Objective → Return the records exactly as they are.

Provided data →
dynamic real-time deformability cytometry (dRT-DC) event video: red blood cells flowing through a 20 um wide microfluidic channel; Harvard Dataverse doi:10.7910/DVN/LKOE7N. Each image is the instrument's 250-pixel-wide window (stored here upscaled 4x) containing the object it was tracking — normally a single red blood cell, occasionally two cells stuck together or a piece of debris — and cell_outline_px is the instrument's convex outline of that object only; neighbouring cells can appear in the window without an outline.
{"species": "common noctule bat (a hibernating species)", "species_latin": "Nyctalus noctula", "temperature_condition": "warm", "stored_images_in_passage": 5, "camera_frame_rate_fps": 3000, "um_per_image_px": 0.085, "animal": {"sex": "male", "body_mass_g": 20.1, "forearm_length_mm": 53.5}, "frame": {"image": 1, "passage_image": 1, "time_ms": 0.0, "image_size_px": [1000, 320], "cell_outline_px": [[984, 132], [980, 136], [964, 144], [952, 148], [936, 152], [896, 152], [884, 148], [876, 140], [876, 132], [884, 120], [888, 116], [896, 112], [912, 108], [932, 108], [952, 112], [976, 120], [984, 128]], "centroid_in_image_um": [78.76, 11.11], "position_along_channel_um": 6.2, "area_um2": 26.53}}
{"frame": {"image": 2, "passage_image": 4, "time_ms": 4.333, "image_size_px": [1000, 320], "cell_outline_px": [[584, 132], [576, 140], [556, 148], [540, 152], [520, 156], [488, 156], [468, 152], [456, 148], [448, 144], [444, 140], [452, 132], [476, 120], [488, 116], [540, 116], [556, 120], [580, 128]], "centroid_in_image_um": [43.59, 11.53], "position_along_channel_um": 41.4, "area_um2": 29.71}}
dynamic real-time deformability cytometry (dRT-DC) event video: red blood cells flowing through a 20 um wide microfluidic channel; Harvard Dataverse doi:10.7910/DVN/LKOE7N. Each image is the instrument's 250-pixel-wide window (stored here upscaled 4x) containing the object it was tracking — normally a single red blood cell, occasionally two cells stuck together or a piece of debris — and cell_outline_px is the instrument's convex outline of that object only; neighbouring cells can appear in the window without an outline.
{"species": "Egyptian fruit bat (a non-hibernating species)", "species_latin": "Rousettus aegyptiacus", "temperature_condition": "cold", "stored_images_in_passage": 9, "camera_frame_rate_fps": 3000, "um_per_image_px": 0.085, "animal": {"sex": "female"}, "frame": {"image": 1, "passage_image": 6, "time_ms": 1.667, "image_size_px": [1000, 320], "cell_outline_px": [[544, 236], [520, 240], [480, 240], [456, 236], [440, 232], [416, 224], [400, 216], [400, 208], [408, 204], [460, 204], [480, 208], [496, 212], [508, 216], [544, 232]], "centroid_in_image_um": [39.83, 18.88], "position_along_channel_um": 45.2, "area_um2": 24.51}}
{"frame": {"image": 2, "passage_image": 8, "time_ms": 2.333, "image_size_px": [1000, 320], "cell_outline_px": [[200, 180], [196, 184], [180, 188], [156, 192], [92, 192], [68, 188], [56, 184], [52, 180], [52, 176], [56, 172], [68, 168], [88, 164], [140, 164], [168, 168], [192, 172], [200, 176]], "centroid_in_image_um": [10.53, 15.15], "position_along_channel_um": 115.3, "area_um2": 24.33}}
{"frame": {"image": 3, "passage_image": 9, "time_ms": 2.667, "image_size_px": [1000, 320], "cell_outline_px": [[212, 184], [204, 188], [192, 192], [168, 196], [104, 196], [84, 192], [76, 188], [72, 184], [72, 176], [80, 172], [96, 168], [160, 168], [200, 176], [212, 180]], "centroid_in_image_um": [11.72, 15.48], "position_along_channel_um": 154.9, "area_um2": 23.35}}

The reply →
dynamic real-time deformability cytometry (dRT-DC) event video: red blood cells flowing through a 20 um wide microfluidic channel; Harvard Dataverse doi:10.7910/DVN/LKOE7N. Each image is the instrument's 250-pixel-wide window (stored here upscaled 4x) containing the object it was tracking — normally a single red blood cell, occasionally two cells stuck together or a piece of debris — and cell_outline_px is the instrument's convex outline of that object only; neighbouring cells can appear in the window without an outline.
{"species": "common noctule bat (a hibernating species)", "species_latin": "Nyctalus noctula", "temperature_condition": "warm", "stored_images_in_passage": 5, "camera_frame_rate_fps": 3000, "um_per_image_px": 0.085, "animal": {"sex": "male", "body_mass_g": 20.1, "forearm_length_mm": 53.5}, "frame": {"image": 1, "passage_image": 1, "time_ms": 0.0, "image_size_px": [1000, 320], "cell_outline_px": [[984, 132], [980, 136], [964, 144], [952, 148], [936, 152], [896, 152], [884, 148], [876, 140], [876, 132], [884, 120], [888, 116], [896, 112], [912, 108], [932, 108], [952, 112], [976, 120], [984, 128]], "centroid_in_image_um": [78.76, 11.11], "position_along_channel_um": 6.2, "area_um2": 26.53}}
{"frame": {"image": 2, "passage_image": 4, "time_ms": 4.333, "image_size_px": [1000, 320], "cell_outline_px": [[584, 132], [576, 140], [556, 148], [540, 152], [520, 156], [488, 156], [468, 152], [456, 148], [448, 144], [444, 140], [452, 132], [476, 120], [488, 116], [540, 116], [556, 120], [580, 128]], "centroid_in_image_um": [43.59, 11.53], "position_along_channel_um": 41.4, "area_um2": 29.71}}
dynamic real-time deformability cytometry (dRT-DC) event video: red blood cells flowing through a 20 um wide microfluidic channel; Harvard Dataverse doi:10.7910/DVN/LKOE7N. Each image is the instrument's 250-pixel-wide window (stored here upscaled 4x) containing the object it was tracking — normally a single red blood cell, occasionally two cells stuck together or a piece of debris — and cell_outline_px is the instrument's convex outline of that object only; neighbouring cells can appear in the window without an outline.
{"species": "Egyptian fruit bat (a non-hibernating species)", "species_latin": "Rousettus aegyptiacus", "temperature_condition": "cold", "stored_images_in_passage": 9, "camera_frame_rate_fps": 3000, "um_per_image_px": 0.085, "animal": {"sex": "female"}, "frame": {"image": 1, "passage_image": 6, "time_ms": 1.667, "image_size_px": [1000, 320], "cell_outline_px": [[544, 236], [520, 240], [480, 240], [456, 236], [440, 232], [416, 224], [400, 216], [400, 208], [408, 204], [460, 204], [480, 208], [496, 212], [508, 216], [544, 232]], "centroid_in_image_um": [39.83, 18.88], "position_along_channel_um": 45.2, "area_um2": 24.51}}
{"frame": {"image": 2, "passage_image": 8, "time_ms": 2.333, "image_size_px": [1000, 320], "cell_outline_px": [[200, 180], [196, 184], [180, 188], [156, 192], [92, 192], [68, 188], [56, 184], [52, 180], [52, 176], [56, 172], [68, 168], [88, 164], [140, 164], [168, 168], [192, 172], [200, 176]], "centroid_in_image_um": [10.53, 15.15], "position_along_channel_um": 115.3, "area_um2": 24.33}}
{"frame": {"image": 3, "passage_image": 9, "time_ms": 2.667, "image_size_px": [1000, 320], "cell_outline_px": [[212, 184], [204, 188], [192, 192], [168, 196], [104, 196], [84, 192], [76, 188], [72, 184], [72, 176], [80, 172], [96, 168], [160, 168], [200, 176], [212, 180]], "centroid_in_image_um": [11.72, 15.48], "position_along_channel_um": 154.9, "area_um2": 23.35}}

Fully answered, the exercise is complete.